---- Records to use

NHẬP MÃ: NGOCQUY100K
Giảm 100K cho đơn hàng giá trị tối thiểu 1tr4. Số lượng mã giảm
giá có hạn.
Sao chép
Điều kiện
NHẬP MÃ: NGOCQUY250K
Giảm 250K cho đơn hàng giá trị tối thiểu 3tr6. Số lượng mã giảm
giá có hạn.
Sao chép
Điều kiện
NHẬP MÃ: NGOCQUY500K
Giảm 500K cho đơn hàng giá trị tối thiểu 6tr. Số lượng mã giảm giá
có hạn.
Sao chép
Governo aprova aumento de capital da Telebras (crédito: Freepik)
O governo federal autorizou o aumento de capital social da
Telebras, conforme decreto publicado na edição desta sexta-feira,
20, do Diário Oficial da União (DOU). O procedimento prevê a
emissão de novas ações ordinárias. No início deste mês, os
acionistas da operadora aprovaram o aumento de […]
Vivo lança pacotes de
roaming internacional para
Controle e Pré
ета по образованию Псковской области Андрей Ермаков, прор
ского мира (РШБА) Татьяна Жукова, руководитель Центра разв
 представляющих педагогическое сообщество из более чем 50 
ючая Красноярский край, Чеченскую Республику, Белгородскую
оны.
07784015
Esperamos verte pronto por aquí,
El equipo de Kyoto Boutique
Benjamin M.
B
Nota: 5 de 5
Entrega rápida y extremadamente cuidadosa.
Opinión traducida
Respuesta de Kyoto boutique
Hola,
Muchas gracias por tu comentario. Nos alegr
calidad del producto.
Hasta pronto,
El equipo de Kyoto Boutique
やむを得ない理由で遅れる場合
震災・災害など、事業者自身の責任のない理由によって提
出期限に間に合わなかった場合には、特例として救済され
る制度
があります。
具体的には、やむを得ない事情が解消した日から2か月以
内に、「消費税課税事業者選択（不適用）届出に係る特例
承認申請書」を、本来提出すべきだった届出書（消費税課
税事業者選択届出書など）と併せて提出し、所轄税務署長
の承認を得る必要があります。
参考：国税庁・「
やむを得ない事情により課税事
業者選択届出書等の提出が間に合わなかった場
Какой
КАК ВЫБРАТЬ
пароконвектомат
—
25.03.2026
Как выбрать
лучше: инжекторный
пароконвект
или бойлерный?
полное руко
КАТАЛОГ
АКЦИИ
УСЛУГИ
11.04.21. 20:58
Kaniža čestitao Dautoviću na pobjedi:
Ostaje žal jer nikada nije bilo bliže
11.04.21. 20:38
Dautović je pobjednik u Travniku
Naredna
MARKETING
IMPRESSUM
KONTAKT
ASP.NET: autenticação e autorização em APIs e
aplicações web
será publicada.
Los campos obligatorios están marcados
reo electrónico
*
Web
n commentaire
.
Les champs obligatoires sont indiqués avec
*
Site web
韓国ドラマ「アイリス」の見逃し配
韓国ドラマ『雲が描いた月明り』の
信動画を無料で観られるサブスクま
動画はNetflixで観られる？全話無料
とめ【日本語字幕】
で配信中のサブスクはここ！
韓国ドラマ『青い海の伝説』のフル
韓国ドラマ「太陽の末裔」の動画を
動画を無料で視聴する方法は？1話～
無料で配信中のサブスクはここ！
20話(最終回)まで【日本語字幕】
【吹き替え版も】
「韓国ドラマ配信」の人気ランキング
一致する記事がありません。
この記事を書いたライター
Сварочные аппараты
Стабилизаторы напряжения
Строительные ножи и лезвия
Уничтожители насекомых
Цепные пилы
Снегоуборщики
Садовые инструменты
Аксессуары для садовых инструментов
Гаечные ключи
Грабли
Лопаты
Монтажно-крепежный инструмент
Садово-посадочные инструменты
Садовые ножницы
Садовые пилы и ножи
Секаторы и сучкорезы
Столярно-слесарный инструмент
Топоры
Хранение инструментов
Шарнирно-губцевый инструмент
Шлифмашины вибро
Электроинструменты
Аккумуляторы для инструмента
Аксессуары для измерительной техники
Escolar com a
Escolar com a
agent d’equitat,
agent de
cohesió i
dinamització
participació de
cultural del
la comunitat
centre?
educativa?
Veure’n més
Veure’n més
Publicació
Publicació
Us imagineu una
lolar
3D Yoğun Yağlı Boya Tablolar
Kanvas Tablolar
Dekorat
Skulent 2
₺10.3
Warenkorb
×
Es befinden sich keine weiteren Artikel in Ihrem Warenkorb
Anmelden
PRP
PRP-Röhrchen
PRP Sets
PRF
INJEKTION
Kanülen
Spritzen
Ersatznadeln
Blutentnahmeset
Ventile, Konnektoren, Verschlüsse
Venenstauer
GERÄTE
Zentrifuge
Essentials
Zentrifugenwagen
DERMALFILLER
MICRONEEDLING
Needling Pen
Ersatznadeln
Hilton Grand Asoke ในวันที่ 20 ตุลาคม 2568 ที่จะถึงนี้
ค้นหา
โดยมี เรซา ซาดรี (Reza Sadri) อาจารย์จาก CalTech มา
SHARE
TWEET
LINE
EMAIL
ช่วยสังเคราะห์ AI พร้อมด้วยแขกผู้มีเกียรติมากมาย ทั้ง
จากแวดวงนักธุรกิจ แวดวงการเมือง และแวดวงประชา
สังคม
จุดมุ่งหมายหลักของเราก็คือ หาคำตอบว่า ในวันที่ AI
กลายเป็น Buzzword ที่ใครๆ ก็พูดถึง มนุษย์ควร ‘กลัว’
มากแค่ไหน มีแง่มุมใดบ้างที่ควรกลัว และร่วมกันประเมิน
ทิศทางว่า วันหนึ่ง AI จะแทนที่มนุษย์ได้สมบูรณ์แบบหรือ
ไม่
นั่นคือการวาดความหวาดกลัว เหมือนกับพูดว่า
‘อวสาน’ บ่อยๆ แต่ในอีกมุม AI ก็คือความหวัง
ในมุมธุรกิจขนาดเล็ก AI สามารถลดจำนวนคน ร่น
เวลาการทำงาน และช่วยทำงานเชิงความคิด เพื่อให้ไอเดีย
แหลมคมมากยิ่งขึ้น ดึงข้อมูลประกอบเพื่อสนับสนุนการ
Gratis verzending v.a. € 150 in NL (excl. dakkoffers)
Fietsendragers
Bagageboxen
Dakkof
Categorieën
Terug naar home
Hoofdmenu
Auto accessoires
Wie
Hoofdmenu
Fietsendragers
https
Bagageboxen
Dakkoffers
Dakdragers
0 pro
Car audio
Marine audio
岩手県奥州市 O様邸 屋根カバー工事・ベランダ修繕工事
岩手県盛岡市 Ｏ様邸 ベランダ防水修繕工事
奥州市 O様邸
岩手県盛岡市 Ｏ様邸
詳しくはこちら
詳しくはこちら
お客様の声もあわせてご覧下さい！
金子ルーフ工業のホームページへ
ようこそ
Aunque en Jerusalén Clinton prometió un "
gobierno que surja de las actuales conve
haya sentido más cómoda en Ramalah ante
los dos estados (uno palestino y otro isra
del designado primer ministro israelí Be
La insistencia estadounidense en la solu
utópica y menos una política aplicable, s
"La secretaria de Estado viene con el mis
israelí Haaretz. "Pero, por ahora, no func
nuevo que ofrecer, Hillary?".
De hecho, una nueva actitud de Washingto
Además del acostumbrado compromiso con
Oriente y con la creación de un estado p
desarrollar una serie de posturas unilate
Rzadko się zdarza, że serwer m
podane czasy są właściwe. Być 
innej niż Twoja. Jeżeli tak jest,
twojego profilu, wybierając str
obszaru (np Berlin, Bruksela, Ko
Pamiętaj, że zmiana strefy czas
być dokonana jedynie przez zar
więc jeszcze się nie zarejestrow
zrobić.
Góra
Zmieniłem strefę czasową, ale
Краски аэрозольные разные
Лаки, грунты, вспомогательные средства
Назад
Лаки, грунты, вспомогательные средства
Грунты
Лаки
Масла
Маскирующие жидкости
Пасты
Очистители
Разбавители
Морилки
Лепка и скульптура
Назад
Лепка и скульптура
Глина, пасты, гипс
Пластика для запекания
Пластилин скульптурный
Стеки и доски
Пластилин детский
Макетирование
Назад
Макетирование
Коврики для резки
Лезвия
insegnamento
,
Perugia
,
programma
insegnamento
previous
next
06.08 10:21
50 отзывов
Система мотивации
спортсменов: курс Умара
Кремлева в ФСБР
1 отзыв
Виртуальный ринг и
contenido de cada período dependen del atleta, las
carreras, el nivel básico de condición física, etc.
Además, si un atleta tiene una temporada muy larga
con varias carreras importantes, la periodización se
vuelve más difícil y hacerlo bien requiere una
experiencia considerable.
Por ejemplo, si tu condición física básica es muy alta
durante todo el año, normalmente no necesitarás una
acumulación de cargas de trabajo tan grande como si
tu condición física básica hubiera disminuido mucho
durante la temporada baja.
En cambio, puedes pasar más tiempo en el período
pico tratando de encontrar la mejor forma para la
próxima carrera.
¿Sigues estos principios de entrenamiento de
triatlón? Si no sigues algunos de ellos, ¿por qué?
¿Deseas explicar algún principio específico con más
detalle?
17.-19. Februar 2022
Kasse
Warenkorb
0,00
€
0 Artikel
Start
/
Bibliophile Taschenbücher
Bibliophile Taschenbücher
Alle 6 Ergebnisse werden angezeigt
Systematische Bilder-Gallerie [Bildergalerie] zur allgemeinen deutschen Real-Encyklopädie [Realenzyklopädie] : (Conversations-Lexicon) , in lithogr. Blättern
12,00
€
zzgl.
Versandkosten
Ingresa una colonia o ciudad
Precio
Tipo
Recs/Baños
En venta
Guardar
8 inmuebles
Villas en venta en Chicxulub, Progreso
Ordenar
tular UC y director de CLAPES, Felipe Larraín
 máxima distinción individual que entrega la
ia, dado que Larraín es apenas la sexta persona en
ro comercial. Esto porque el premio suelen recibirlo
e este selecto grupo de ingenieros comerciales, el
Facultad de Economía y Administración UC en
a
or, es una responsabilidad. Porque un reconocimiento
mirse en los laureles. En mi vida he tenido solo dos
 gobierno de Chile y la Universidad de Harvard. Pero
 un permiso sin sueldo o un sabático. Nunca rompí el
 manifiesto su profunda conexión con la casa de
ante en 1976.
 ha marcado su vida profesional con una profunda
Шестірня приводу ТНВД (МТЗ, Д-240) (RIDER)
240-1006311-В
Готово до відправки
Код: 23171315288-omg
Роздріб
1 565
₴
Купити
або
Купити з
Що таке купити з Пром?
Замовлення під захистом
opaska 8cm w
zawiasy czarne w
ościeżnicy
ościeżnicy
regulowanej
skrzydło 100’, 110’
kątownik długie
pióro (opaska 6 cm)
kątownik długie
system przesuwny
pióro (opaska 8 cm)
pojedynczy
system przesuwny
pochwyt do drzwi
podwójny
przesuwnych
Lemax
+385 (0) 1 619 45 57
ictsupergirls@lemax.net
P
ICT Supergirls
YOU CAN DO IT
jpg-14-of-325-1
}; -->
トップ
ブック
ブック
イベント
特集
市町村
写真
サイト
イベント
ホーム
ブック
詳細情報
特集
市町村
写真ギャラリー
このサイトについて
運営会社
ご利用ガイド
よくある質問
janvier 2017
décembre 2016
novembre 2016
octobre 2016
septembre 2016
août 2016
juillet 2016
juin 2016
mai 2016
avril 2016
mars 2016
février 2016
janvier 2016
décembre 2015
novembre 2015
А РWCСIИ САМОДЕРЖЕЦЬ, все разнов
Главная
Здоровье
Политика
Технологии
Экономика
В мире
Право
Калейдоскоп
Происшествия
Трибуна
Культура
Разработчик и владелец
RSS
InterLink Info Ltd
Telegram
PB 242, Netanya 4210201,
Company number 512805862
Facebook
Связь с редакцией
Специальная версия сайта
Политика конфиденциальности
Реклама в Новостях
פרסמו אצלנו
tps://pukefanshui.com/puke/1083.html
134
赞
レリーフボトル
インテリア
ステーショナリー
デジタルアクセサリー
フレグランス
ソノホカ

--------

[Aim of the exercise]
Rewrite the records as a JSON list of strings, one string per line and with blank lines left out, covering only the part that runs from the start of the records through the line containing "será publicada.".

[Problem solution]
[
  "NHẬP MÃ: NGOCQUY100K",
  "Giảm 100K cho đơn hàng giá trị tối thiểu 1tr4. Số lượng mã giảm",
  "giá có hạn.",
  "Sao chép",
  "Điều kiện",
  "NHẬP MÃ: NGOCQUY250K",
  "Giảm 250K cho đơn hàng giá trị tối thiểu 3tr6. Số lượng mã giảm",
  "giá có hạn.",
  "Sao chép",
  "Điều kiện",
  "NHẬP MÃ: NGOCQUY500K",
  "Giảm 500K cho đơn hàng giá trị tối thiểu 6tr. Số lượng mã giảm giá",
  "có hạn.",
  "Sao chép",
  "Governo aprova aumento de capital da Telebras (crédito: Freepik)",
  "O governo federal autorizou o aumento de capital social da",
  "Telebras, conforme decreto publicado na edição desta sexta-feira,",
  "20, do Diário Oficial da União (DOU). O procedimento prevê a",
  "emissão de novas ações ordinárias. No início deste mês, os",
  "acionistas da operadora aprovaram o aumento de […]",
  "Vivo lança pacotes de",
  "roaming internacional para",
  "Controle e Pré",
  "ета по образованию Псковской области Андрей Ермаков, прор",
  "ского мира (РШБА) Татьяна Жукова, руководитель Центра разв",
  " представляющих педагогическое сообщество из более чем 50 ",
  "ючая Красноярский край, Чеченскую Республику, Белгородскую",
  "оны.",
  "07784015",
  "Esperamos verte pronto por aquí,",
  "El equipo de Kyoto Boutique",
  "Benjamin M.",
  "B",
  "Nota: 5 de 5",
  "Entrega rápida y extremadamente cuidadosa.",
  "Opinión traducida",
  "Respuesta de Kyoto boutique",
  "Hola,",
  "Muchas gracias por tu comentario. Nos alegr",
  "calidad del producto.",
  "Hasta pronto,",
  "El equipo de Kyoto Boutique",
  "やむを得ない理由で遅れる場合",
  "震災・災害など、事業者自身の責任のない理由によって提",
  "出期限に間に合わなかった場合には、特例として救済され",
  "る制度",
  "があります。",
  "具体的には、やむを得ない事情が解消した日から2か月以",
  "内に、「消費税課税事業者選択（不適用）届出に係る特例",
  "承認申請書」を、本来提出すべきだった届出書（消費税課",
  "税事業者選択届出書など）と併せて提出し、所轄税務署長",
  "の承認を得る必要があります。",
  "参考：国税庁・「",
  "やむを得ない事情により課税事",
  "業者選択届出書等の提出が間に合わなかった場",
  "Какой",
  "КАК ВЫБРАТЬ",
  "пароконвектомат",
  "—",
  "25.03.2026",
  "Как выбрать",
  "лучше: инжекторный",
  "пароконвект",
  "или бойлерный?",
  "полное руко",
  "КАТАЛОГ",
  "АКЦИИ",
  "УСЛУГИ",
  "11.04.21. 20:58",
  "Kaniža čestitao Dautoviću na pobjedi:",
  "Ostaje žal jer nikada nije bilo bliže",
  "11.04.21. 20:38",
  "Dautović je pobjednik u Travniku",
  "Naredna",
  "MARKETING",
  "IMPRESSUM",
  "KONTAKT",
  "ASP.NET: autenticação e autorização em APIs e",
  "aplicações web",
  "será publicada."
]